Congratulations! Hoping to be at that level at some point! Thanks for the feedback as well. It’s helpful for starting on the platform just to know what to use it for and is just good to know. Thanks for including it.
I agree that the vocabulary is the important thing and individual kanji study is an intermediate step that’s worth focusing on only to the extent that it helps with vocab. But I’m not sure that’s really the philosophy that informs WK’s design. The on-rails fixed level progression and the vocab choice seem aimed more at “learn a fixed number of kanji and then you’re done” rather than “learn an almost unlimited set of vocab words, and you’ll be doing this for as long as you’re learning the language”.

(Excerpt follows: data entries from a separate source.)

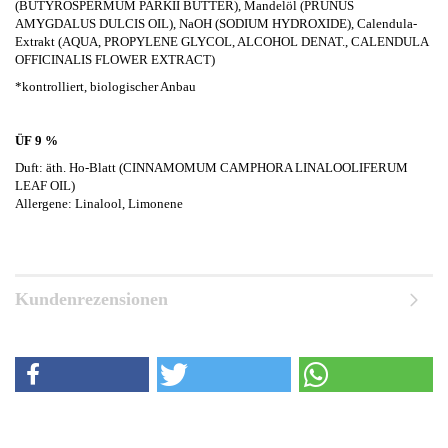
(BUTYROSPERMUM PARKII BUTTER), Mandelöl (PRUNUS
AMYGDALUS DULCIS OIL), NaOH (SODIUM HYDROXIDE), Calendula-
Extrakt (AQUA, PROPYLENE GLYCOL, ALCOHOL DENAT., CALENDULA
OFFICINALIS FLOWER EXTRACT)
*kontrolliert, biologischer Anbau
ÜF 9 %
Duft: äth. Ho-Blatt (CINNAMOMUM CAMPHORA LINALOOLIFERUM
LEAF OIL)
Allergene: Linalool, Limonene
Kundenrezensionen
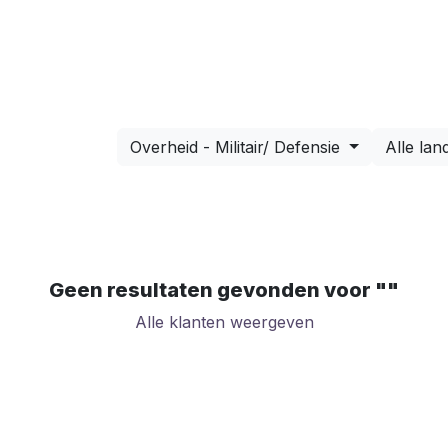
Implementatie prijzen
Nieuws
Over ons
Co
Overheid - Militair/ Defensie
Alle lan
Geen resultaten gevonden voor "
"
Alle klanten weergeven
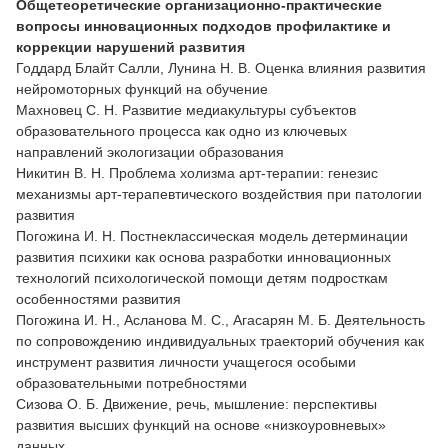
Общетеоретические организационно-практические
вопросы инновационных подходов профилактике и
коррекции нарушений развития
Годдард Блайт Салли, Лунина Н. В. Оценка влияния развития
нейромоторных функций на обучение
Махновец С. Н. Развитие медиакультуры субъектов
образовательного процесса как одно из ключевых
направлений экологизации образования
Никитин В. Н. Проблема холизма арт-терапии: генезис
механизмы арт-терапевтического воздействия при патологии
развития
Погожина И. Н. Постнеклассическая модель детерминации
развития психики как основа разработки инновационных
технологий психологической помощи детям подросткам
особенностями развития
Погожина И. Н., Асланова М. С., Агасарян М. Б. Деятельность
по сопровождению индивидуальных траекторий обучения как
инструмент развития личности учащегося особыми
образовательными потребностями
Сизова О. Б. Движение, речь, мышление: перспективы
развития высших функций на основе «низкоуровневых»
данных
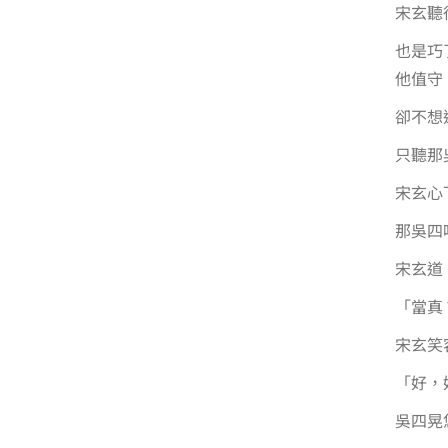
宋玄聽
也是巧
他值守
卻不想
只聽那
宋玄心
那吳四
宋玄道
「當真
宋玄笑
「好，
吳四晃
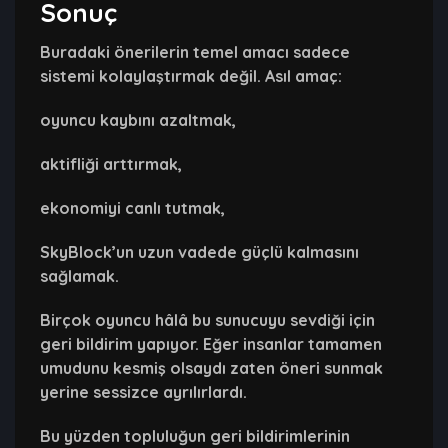
Sonuç
Buradaki önerilerin temel amacı sadece
sistemi kolaylaştırmak değil. Asıl amaç:
oyuncu kaybını azaltmak,
aktifliği arttırmak,
ekonomiyi canlı tutmak,
SkyBlock’un uzun vadede güçlü kalmasını
sağlamak.
Birçok oyuncu hâlâ bu sunucuyu sevdiği için
geri bildirim yapıyor. Eğer insanlar tamamen
umudunu kesmiş olsaydı zaten öneri sunmak
yerine sessizce ayrılırlardı.
Bu yüzden topluluğun geri bildirimlerinin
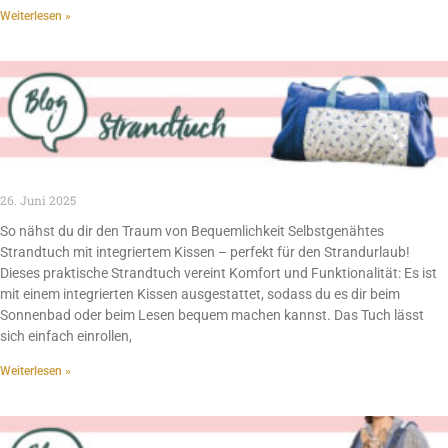
Weiterlesen »
26. Juni 2025
So nähst du dir den Traum von Bequemlichkeit Selbstgenähtes
Strandtuch mit integriertem Kissen – perfekt für den Strandurlaub!
Dieses praktische Strandtuch vereint Komfort und Funktionalität: Es ist
mit einem integrierten Kissen ausgestattet, sodass du es dir beim
Sonnenbad oder beim Lesen bequem machen kannst. Das Tuch lässt
sich einfach einrollen,
Weiterlesen »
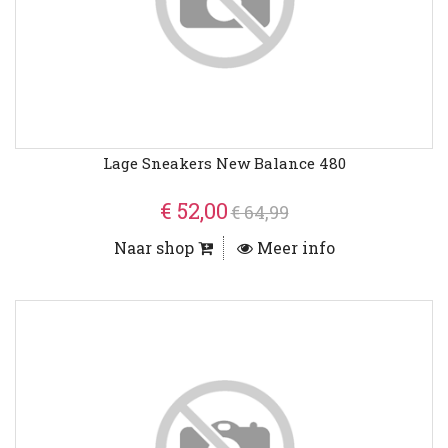
Lage Sneakers New Balance 480
€ 52,00
€ 64,99
Naar shop
Meer info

I’m not a WK user, but it would be a tool I’d be happier recommending to others if it started out on rails for the basics and then gradually became more flexible and adaptable to the words the individual user is encountering and wants to learn. (If you want a video game analogy, tutorial level/area followed by open-world game…)
I’d love for there to be a practical solution for this. I don’t see myself doing more than about 200 reviews a day to balance against other Japanese studies (not to mention whatever else).
By the time I make it to later levels (currently 33), I see myself having built up a bunch of leaches I probably don’t care about anyway relative to exposure to the rest of the course.
If I get an item wrong 5+ times, even 10+ times, for whatever reason I’m not learning it via SRS. It’s not working. Maybe it’s being misremembered or confused and SRS is actually working against me (e.g. I think the wrong answer is the right one, only to find out that’s what I have memorized).
These items should be treated differently: put in a separate queue or suspended. They add friction to the course and make the daily burden very high towards the end for diminishing returns.